Monday, March 18, 2013

Kaitlynn O'Reilly: What Surprised Me From the Beginning

During the first days of class I was surprised by something which still has a similar effect on me today. 

The thing which surprised me is that Nazi measures closely mirror Canonical Law, which means that Nazis seem to have formed their ideas from past Christian ones. 

Anti-Semitism is a long standing problem in Christianity, mainly with the deicide charge that the Jews were responsible for the death of Christ, even though he could have only been killed by Romans.  This deicide charge was invalidated by the doctrine Nostra Aetate in 1965, and work between Jewish and Christian relations continues. 

However the past reveals a shocking story, which some of my friends do not believe.  In year 306 there was prohibition of intermarriage and sexual intercourse between Christians and Jews.  The Nazi measure of the Law for the Protection of German Blood and Honor of Septmeber 15, 1935 mirrors this.  Another Canonical law is of the 4th Lateran Council of 1215, which was the marking of Jews with a badge.  Christians wore blue belts and Jews wore yellow belts.  This leads to the Nazi decree on September 1, 1941 that Jews must wear the Yellow Star.  In 1267 Jews were put into compulsory ghettos by Synod of Breslau, which was an order by Heydrich on September 21, 1939.  These are only three examples out of the 13 in the table that I was given.  

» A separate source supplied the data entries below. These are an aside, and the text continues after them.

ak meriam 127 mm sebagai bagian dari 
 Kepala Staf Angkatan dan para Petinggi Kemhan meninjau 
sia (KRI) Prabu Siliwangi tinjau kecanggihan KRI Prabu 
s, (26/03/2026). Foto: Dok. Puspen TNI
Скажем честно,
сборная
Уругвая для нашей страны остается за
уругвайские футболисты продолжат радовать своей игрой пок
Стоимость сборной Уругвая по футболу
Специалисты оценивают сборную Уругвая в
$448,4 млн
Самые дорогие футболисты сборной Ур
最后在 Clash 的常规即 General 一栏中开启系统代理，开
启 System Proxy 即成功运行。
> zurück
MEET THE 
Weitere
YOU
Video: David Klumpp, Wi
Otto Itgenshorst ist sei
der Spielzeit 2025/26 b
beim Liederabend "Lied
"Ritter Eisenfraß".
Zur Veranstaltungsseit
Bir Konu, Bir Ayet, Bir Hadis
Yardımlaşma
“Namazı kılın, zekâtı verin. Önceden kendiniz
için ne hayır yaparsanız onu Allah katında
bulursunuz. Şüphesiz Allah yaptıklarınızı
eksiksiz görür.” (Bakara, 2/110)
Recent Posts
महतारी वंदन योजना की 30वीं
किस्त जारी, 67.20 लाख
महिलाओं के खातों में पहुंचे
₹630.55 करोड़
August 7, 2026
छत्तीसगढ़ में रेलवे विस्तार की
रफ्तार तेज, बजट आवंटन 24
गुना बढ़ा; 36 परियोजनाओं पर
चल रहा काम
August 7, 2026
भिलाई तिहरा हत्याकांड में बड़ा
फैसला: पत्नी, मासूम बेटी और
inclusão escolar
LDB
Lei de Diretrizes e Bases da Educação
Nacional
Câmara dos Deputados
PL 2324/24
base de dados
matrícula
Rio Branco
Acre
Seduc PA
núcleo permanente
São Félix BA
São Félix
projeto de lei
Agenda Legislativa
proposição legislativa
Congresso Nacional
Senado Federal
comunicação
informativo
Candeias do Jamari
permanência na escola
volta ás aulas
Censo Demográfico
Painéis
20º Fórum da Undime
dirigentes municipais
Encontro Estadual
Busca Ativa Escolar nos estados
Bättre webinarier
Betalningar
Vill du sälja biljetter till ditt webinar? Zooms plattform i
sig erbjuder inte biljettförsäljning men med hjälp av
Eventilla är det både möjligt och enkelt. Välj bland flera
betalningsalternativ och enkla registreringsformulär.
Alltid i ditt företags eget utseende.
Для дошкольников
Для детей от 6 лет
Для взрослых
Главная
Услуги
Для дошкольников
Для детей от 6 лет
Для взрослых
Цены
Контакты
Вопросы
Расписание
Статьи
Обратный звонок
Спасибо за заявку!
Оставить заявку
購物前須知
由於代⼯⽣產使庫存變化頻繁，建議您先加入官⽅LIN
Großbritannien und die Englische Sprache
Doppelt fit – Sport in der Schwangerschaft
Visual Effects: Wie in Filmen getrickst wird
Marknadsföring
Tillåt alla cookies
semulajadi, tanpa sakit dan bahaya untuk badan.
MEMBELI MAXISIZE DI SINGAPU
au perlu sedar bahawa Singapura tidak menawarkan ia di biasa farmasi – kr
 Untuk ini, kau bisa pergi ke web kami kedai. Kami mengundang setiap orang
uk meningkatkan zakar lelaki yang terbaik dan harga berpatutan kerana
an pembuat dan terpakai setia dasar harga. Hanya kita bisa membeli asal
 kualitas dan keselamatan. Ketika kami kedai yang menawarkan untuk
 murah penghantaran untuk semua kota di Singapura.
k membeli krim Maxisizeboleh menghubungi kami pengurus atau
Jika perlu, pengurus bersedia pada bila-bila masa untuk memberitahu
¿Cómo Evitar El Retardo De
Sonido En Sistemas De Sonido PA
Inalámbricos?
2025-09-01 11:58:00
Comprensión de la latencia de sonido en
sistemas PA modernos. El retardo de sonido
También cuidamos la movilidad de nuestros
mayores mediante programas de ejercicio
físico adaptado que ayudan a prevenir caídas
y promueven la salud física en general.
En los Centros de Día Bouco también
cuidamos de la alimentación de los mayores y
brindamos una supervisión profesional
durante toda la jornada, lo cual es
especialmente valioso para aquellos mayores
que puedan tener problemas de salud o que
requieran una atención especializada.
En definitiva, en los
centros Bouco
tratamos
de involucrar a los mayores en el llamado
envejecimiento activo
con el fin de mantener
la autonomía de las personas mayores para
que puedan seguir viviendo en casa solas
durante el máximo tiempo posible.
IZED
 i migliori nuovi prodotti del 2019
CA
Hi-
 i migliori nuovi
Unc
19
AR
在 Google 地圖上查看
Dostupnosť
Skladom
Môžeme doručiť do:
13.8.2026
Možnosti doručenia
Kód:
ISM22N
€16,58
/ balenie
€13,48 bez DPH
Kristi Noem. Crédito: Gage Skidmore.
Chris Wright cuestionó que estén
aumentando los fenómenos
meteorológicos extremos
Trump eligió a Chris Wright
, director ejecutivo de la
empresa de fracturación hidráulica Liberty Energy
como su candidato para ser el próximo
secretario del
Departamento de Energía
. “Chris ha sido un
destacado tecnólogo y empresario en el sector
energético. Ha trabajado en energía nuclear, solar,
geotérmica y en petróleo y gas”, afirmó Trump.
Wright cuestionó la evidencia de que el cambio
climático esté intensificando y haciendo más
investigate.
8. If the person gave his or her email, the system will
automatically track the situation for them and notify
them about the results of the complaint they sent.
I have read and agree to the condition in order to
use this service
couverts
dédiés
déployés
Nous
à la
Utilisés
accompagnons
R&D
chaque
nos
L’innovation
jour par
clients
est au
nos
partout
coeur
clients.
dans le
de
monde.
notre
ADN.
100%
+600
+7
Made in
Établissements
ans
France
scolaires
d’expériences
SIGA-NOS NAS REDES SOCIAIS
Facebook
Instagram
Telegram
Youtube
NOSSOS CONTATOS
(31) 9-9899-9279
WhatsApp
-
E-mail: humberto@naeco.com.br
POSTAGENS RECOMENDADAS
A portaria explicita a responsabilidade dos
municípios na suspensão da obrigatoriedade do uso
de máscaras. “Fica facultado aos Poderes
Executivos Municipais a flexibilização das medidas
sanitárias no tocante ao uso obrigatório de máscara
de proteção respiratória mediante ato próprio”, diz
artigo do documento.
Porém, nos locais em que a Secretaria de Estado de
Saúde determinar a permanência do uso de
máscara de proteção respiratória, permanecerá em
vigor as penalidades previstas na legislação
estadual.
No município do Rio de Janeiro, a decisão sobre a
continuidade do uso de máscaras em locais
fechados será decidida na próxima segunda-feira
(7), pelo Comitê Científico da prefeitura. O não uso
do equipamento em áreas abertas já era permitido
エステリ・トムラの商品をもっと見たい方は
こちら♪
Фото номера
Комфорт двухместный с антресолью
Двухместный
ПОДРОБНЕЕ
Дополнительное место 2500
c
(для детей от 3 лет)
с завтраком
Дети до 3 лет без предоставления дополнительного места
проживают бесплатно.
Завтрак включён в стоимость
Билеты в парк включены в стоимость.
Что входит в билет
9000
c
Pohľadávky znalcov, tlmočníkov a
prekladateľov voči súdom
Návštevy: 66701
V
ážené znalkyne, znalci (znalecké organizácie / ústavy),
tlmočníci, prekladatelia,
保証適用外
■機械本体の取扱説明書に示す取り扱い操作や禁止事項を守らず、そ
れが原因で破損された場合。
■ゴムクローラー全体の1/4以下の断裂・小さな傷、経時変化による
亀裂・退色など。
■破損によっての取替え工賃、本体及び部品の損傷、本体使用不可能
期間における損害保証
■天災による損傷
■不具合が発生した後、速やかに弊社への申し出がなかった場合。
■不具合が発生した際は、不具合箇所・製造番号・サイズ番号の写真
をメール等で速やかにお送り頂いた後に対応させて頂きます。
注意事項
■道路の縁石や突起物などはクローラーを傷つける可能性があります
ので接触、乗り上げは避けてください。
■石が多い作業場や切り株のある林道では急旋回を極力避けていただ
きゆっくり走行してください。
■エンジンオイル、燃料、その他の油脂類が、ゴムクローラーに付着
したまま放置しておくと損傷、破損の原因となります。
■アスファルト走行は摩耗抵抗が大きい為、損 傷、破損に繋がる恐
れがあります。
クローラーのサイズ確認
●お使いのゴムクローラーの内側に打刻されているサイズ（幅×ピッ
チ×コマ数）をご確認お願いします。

I find it hard to believe that Christians following their faith could make such laws, which reminds me of the lecture of Father Dr. Kamikowska.  He spoke to us with a translator one morning about different perspectives on the Holocaust: Jewish, Christian German, Christian Polish.  He also discussed his article “Looking at Auschwitz from the Polish Point of View.”  As he was speaking, his comment that he was surprised there were other bishops in Germany stuck with me and I asked him to clarify when he was finished speaking.  I asked if he meant that he did not think there were bishops in Germany or if he had meant something else by it.  His reply was more or less because the image of Germans in the Polish conscious or subconscious was that they were an evil occupant, a perpetrator.  Germans had the image of men who invaded Poland.  Kamikowska remembers the fear in his Mother’s eyes when she heard the German language.  He did not think of any religion tied to Germans.  However, this was his first impression.  Upon analysis it became obvious that there must be Christians in Germany.  

Nazi measures which mirror Christian Canonical Laws, and a faithless group in a land where Christians must exist, gives a negative view of Christianity.  But the noteworthy work in the positive direction cannot be forgotten either, and will continue with the new Pope.